American dancer, teacher and boxer

Emma Chambers Maitland (1893 – March 1975), born Jane Chambers, was an American dancer, teacher, and boxer.

== Early life ==
Jane Chambers was born near Richmond, Virginia, the daughter of Wyatt Chambers and Cora Chambers. Her parents were sharecroppers, and she had seven brothers. She was educated at a convent school at Rock Castle, Virginia, and qualified as a teacher.

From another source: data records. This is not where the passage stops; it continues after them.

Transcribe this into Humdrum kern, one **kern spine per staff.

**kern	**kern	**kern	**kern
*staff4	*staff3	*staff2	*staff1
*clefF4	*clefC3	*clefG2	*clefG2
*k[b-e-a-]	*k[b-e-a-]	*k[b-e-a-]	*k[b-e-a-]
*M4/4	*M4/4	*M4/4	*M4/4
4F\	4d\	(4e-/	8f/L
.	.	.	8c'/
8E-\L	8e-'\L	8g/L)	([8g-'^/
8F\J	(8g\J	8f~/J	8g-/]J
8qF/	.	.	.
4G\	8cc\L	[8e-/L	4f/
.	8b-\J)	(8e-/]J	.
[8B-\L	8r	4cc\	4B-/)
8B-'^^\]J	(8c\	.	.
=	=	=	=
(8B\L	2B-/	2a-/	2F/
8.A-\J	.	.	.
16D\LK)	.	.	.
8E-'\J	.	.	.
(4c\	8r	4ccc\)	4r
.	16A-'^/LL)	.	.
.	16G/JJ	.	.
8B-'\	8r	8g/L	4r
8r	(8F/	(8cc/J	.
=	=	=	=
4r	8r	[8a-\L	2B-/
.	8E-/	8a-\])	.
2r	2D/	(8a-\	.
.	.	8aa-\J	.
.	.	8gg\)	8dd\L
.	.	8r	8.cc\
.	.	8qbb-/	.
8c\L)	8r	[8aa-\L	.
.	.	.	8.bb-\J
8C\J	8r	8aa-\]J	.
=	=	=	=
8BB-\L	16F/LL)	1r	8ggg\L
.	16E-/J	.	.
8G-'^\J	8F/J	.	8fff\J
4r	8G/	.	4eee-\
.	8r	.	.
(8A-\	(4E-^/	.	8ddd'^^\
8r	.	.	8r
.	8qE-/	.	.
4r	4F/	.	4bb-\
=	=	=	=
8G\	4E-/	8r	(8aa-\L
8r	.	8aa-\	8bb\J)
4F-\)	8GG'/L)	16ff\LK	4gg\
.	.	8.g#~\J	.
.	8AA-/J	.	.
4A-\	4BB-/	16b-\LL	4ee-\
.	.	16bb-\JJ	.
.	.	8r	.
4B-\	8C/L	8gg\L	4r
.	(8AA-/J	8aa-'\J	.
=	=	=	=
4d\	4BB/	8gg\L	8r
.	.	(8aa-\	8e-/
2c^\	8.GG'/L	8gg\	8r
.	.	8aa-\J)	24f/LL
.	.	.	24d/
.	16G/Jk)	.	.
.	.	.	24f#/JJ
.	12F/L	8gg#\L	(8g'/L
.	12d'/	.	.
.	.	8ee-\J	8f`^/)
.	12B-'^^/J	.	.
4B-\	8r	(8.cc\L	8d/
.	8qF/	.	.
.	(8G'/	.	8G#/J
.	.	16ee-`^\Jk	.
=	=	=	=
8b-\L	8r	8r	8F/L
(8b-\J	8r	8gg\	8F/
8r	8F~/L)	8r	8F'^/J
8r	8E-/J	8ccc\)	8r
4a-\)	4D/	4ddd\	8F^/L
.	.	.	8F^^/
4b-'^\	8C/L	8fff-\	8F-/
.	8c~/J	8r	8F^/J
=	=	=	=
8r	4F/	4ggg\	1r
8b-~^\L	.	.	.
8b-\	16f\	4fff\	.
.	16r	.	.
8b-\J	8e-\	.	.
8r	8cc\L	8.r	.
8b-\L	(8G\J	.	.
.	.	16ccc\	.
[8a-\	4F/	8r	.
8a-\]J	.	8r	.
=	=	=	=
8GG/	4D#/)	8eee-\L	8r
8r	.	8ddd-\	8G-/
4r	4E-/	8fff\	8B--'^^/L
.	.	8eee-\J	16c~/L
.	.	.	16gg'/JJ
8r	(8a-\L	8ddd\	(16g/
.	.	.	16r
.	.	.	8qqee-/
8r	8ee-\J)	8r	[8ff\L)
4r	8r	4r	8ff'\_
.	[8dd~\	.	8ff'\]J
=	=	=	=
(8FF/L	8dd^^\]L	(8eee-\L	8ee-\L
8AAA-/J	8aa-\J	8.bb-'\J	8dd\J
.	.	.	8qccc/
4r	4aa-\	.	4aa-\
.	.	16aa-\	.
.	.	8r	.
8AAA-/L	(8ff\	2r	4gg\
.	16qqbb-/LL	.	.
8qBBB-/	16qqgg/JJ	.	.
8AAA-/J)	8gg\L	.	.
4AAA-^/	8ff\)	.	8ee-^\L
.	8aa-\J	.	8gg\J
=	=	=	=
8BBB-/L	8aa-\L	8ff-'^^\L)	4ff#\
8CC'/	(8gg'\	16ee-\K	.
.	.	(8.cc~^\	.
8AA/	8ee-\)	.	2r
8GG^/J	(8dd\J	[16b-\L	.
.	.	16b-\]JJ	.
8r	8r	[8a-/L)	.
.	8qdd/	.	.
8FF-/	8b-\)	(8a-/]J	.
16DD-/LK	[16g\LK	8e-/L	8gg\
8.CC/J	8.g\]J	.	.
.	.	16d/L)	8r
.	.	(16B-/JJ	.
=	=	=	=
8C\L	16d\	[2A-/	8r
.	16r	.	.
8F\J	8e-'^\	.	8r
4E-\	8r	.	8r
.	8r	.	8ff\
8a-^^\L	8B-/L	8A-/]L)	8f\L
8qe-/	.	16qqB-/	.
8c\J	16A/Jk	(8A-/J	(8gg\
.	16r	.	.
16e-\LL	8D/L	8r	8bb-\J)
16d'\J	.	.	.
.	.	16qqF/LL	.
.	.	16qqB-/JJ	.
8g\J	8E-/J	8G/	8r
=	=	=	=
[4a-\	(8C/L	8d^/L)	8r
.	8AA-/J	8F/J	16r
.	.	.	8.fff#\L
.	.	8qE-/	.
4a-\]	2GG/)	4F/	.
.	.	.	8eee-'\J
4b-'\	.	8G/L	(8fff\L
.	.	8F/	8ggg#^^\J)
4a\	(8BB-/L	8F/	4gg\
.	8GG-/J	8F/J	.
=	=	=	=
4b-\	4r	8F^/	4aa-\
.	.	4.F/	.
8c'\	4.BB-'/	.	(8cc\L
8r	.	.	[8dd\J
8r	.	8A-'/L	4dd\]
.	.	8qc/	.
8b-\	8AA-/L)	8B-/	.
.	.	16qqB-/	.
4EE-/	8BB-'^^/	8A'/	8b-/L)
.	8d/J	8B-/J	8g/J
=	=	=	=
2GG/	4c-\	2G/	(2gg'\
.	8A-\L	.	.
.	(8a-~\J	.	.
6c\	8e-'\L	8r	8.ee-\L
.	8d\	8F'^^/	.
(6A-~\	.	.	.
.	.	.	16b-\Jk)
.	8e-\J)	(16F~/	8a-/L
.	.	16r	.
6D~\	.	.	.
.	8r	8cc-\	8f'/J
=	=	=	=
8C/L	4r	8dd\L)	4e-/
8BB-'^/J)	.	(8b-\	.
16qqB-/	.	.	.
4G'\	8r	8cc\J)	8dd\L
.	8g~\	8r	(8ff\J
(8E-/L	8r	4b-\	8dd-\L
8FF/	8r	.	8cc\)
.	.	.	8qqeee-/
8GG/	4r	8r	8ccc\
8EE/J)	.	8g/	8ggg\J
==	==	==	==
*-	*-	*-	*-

She changed her first name when she moved to Washington, D.C. as a young woman.

== Career ==
Chambers was a teacher as a young woman in Virginia. As a widow with a young daughter to support, Maitland moved to Paris. She danced at the Moulin Rouge, modeled for artists, and did a boxing act with another American performer, Aurelia Wheedlin (or Wheeldin). She became serious about boxing, trained with American boxer Jack Taylor, and toured with Wheedlin in Europe, billed as the world's lightweight female boxing champion. She also boxed in Canada, Cuba and Mexico.

Maitland moved back to the United States in 1926, lived in New York City, and continued performing as a "boxeuse". She appeared (often with Wheedlin) in clubs, in vaudeville and on the New York stage in black revues, including Messin' Around (1929), Change Your Luck (1930), and Fast and Furious (1931). She worked as a bodyguard and taught dance and gymnastics. In her later years she moved to Martha's Vineyard.

== Personal life and legacy ==
Emma Maitland married a Howard University medical student, Clarence Maitland. They had a daughter together in 1917. Clarence Maitland died from tuberculosis within a year of their wedding. She died in early 1975, aged 82.

Maitland donated her papers and souvenirs to the Schomburg Collection at the New York Public Library, in 1943. In 2015, Maitland's former home in Oak Bluffs became a stop on the African American Heritage Trail of Martha’s Vineyard. In 2020, she was the subject of an exhibit at the Martha's Vineyard Museum.